> _Work item_: Copy out each line below containing "installed".

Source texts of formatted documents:
+ + + + +

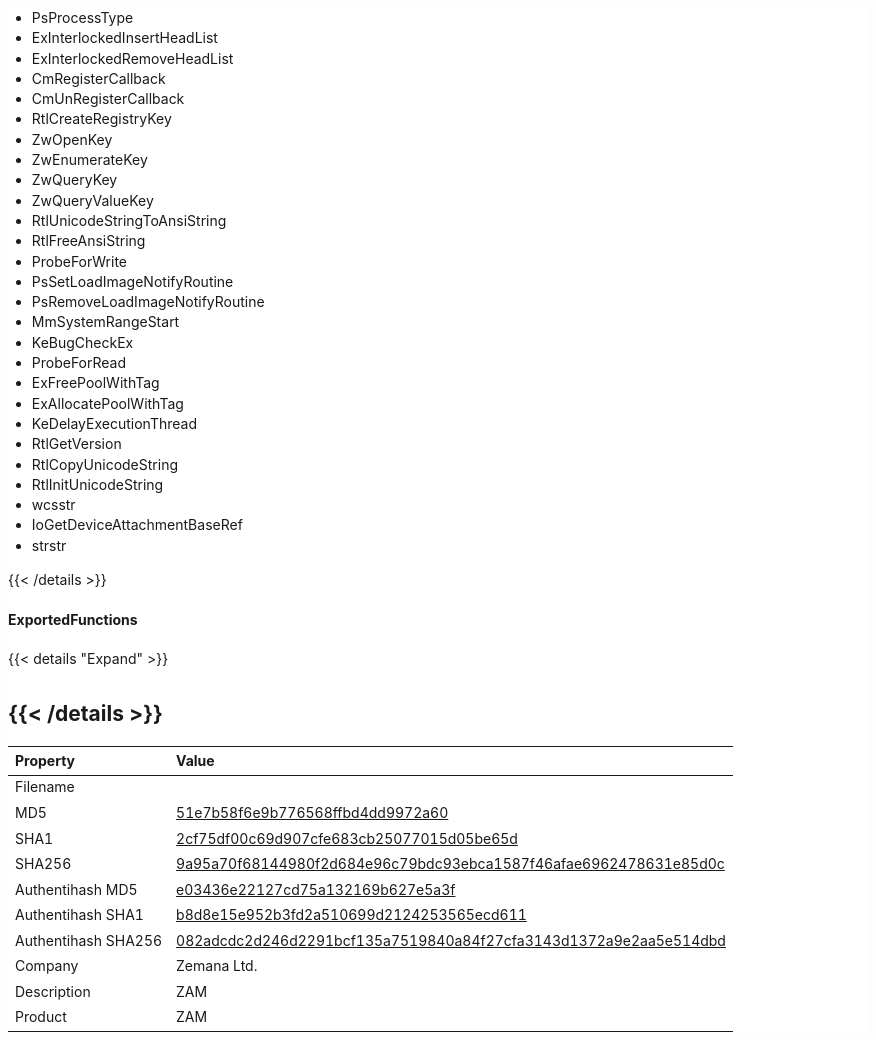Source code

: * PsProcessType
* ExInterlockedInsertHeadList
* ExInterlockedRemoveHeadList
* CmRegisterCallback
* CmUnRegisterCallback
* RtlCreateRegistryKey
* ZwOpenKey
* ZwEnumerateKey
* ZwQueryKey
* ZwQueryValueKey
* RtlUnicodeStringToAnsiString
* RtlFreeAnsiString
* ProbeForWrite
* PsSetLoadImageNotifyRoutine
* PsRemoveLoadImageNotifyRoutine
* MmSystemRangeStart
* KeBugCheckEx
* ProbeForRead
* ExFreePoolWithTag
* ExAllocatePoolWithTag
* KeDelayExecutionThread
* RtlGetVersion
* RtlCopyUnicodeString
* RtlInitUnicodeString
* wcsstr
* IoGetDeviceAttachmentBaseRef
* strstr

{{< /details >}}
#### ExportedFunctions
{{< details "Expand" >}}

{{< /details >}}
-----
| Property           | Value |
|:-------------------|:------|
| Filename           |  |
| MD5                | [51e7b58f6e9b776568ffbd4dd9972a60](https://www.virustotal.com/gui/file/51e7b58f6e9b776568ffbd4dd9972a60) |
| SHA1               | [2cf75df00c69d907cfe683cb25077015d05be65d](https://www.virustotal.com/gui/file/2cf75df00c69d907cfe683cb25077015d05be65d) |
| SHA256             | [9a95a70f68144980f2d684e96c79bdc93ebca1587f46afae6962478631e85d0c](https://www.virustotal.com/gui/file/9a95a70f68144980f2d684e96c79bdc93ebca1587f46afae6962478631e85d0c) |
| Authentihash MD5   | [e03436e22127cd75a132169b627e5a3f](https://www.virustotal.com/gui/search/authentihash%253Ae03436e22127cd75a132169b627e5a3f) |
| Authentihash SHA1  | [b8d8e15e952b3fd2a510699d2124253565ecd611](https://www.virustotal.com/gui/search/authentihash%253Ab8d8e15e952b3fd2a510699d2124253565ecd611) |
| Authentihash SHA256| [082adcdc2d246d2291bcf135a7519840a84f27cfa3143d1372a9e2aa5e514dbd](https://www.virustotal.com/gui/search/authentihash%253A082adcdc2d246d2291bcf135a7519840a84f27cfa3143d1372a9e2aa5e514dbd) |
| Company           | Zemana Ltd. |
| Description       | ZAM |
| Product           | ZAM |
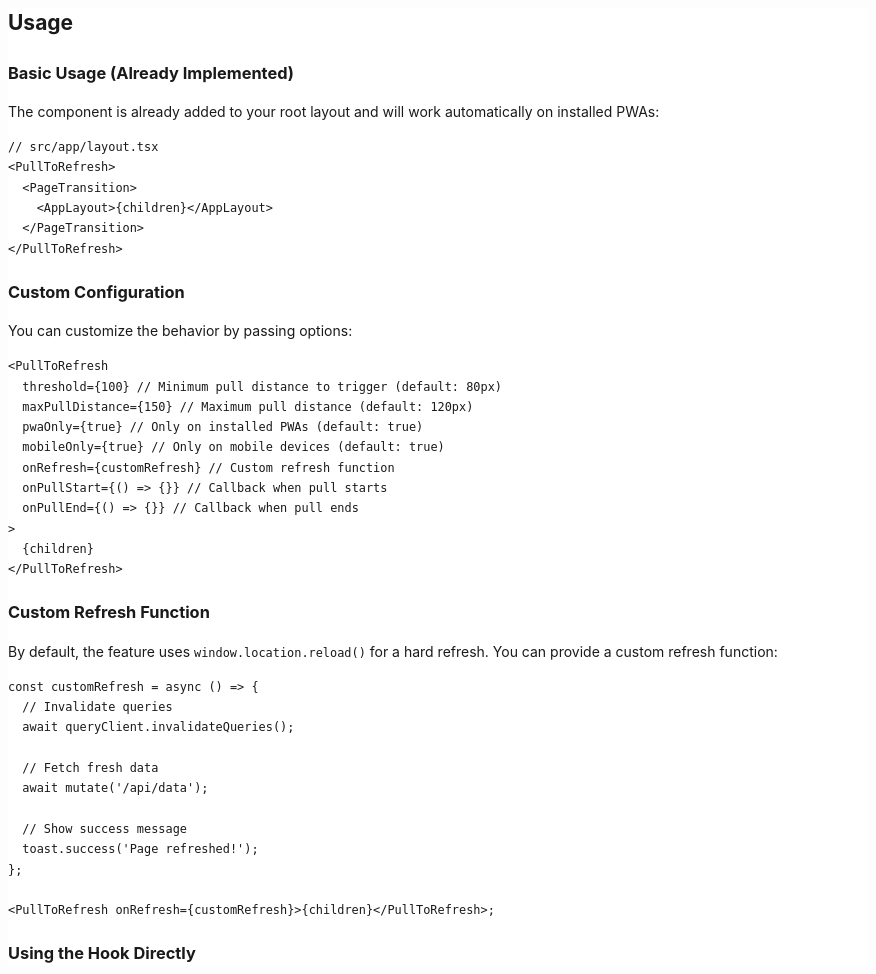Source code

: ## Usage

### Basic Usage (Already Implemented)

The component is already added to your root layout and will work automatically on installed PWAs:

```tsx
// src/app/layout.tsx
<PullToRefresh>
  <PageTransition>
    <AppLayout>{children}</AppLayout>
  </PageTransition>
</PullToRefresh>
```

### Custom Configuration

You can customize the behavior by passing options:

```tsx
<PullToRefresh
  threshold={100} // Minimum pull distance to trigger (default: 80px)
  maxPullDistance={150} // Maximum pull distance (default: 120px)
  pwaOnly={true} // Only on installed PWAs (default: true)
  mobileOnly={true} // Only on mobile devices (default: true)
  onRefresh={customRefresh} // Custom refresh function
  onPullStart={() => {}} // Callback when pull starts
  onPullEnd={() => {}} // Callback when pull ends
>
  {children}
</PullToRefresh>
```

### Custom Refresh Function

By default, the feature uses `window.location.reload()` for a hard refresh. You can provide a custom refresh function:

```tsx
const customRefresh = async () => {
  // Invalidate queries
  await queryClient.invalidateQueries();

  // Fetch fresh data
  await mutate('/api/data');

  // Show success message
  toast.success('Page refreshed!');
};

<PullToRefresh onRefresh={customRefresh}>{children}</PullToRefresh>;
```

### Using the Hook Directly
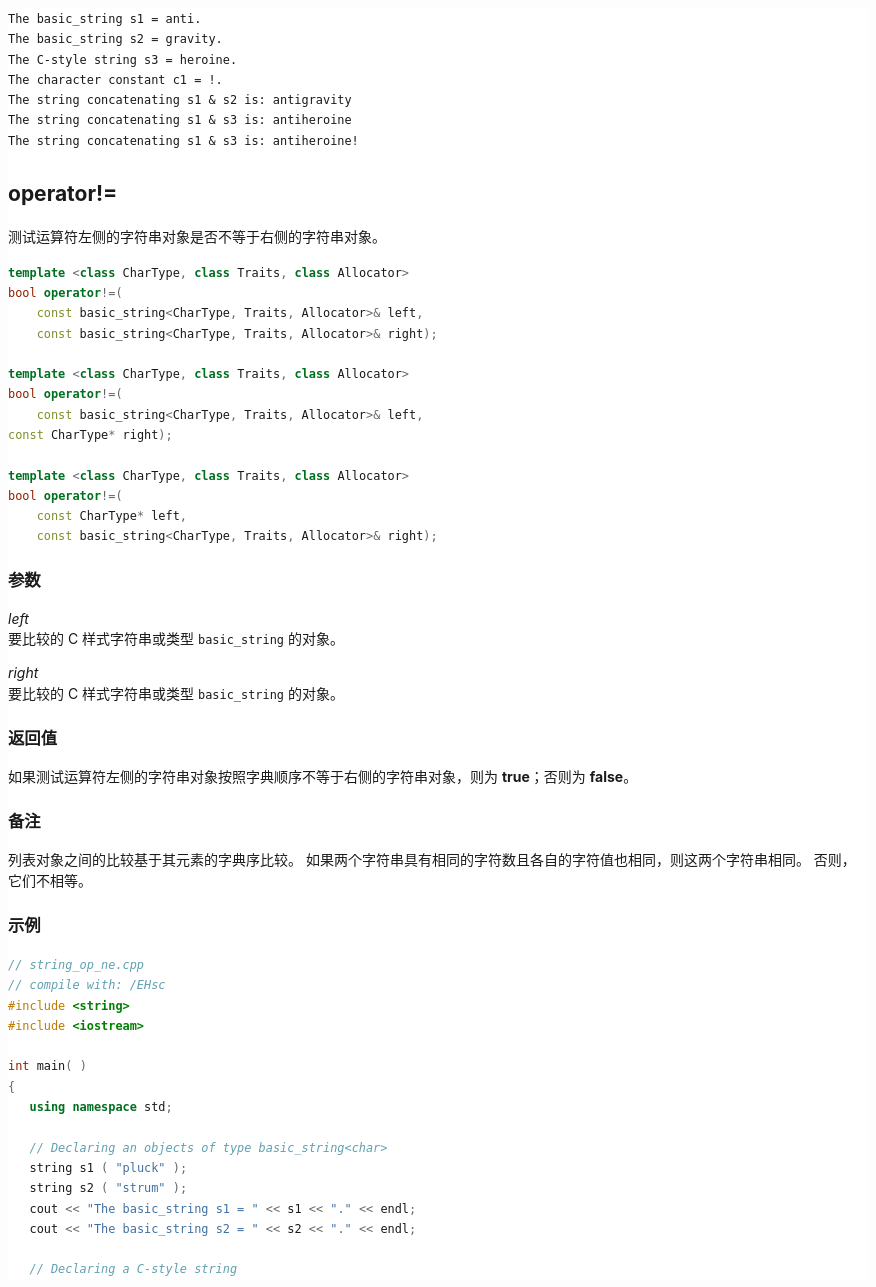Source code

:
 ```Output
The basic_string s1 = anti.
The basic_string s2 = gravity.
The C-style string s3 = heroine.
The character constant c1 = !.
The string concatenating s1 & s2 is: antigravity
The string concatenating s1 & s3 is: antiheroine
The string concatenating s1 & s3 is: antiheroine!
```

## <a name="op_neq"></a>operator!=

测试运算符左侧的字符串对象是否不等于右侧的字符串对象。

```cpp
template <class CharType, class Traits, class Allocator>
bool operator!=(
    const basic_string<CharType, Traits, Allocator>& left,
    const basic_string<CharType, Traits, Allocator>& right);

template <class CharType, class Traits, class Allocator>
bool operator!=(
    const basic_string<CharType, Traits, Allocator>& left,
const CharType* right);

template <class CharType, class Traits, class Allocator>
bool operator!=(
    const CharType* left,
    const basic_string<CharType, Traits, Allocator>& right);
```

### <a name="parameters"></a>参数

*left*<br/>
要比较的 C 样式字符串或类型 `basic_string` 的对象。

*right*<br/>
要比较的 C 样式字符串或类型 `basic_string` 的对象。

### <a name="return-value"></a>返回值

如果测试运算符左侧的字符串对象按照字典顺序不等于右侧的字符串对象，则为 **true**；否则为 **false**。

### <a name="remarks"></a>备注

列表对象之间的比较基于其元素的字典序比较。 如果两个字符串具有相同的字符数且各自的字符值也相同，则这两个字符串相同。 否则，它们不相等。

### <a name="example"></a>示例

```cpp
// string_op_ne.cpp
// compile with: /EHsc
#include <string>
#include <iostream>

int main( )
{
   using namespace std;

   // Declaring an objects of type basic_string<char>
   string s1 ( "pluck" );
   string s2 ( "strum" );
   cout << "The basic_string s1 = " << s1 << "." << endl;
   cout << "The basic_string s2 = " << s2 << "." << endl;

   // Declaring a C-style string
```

+ + + + +

> _Output for this exercise_:
The component is already added to your root layout and will work automatically on installed PWAs:
  pwaOnly={true} // Only on installed PWAs (default: true)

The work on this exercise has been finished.